Benar, dalam durasinya yang singkat, 83 menit, Oh Boy punya banyak konflik yang berhasil Jan Ole Gerster satukan dalam bentuk yang padat namun efektif. Ini mengejutkan, karena Oh Boy sebenarnya punya potensi untuk digali jauh lebih dalam lagi di tiap konflik tadi, namun keputusan Gerster untuk tidak mau bergerak terlalu jauh juga yang menjadikan kisah absurd itu tidak menghadirkan dinamika cerita yang merusak kenikmatan menonton, berhasil menyentuh dan menghibur sama baiknya, sehingga petualangan yang mungkin akan tampak seperti tidak memiliki tujuan dengan beberapa plot yang disengaja ini tetap mampu menarik atensi.

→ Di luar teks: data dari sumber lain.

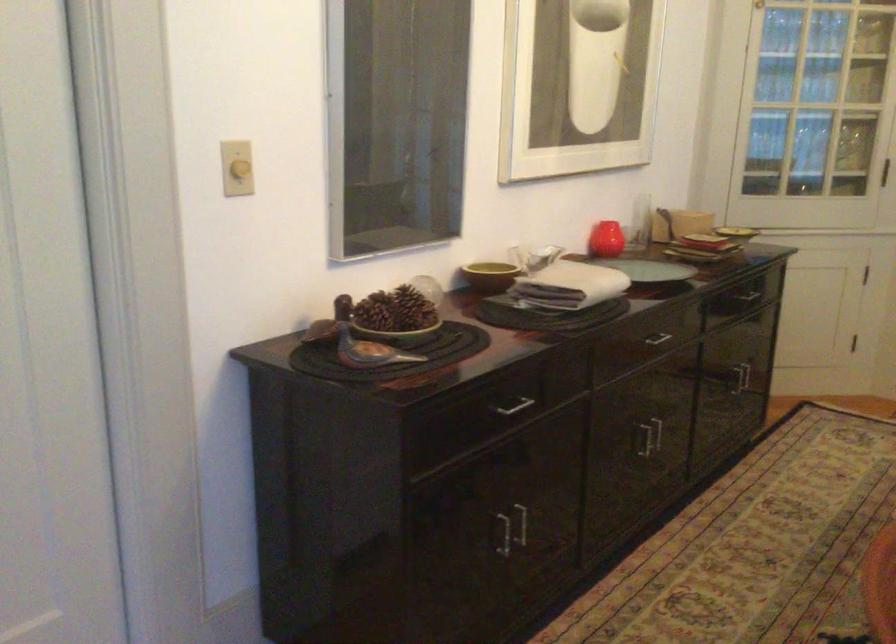
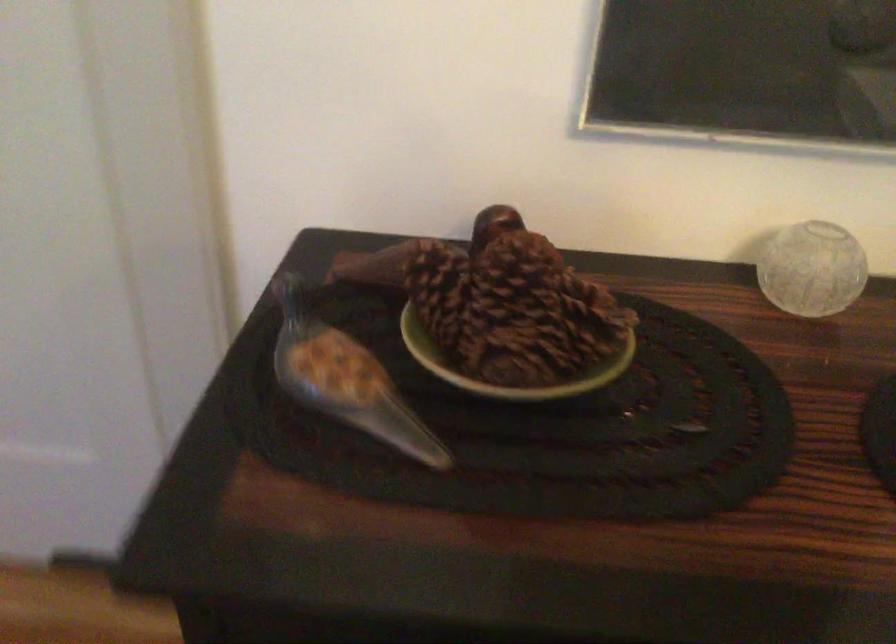
Where in the second image is the point corresponding to point 418,313 from the first image?

(506, 366)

Keberhasilan Jan Ole Gerster membangun script yang ia susun menjadi proses pengamatan yang tidak menjemukan juga terbantu berkat performa mumpuni dari Tom Schilling, mampu menghadirkan pesona yang menjadikan Niko seperti karakter nyata yang berkelana di kota Berlin, tampil menawan, dan mampu menjadi objek observasi yang menarik. Pemilihan warna monokrom juga tepat, apalagi dengan kehadiran beberapa shoot cantik yang kemudian dikombinasi bersama dengan score jazz, menciptakan kesan klasik namun juga berdampak positif dalam membantu ironi dari karakter utama.


Overall, Oh Boy adalah film yang memuaskan. Memang absurd, tapi Oh Boy berhasil menjadi proses pengamatan tentang kehidupan kelam yang menarik berkat kemampuan Jan Ole Gerster menjaga fokus utama lewat perpaduan hitam dan putih cerita dalam bentuk yang padat dan efektif, dari awal hingga akhir. Ladies and Gentlemen, let’s get a cup of coffee, everyday, karena jujur saja saya ingin mengalami apa yang dialami oleh Niko secara konstan, karena salah satu cara sederhana yang efektif untuk meningkatkan kualitas hidup ketingkat yang lebih tinggi lagi adalah dengan bertemu banyak orang dan hal baru. What a debut, Mr. Jan Ole Gerster.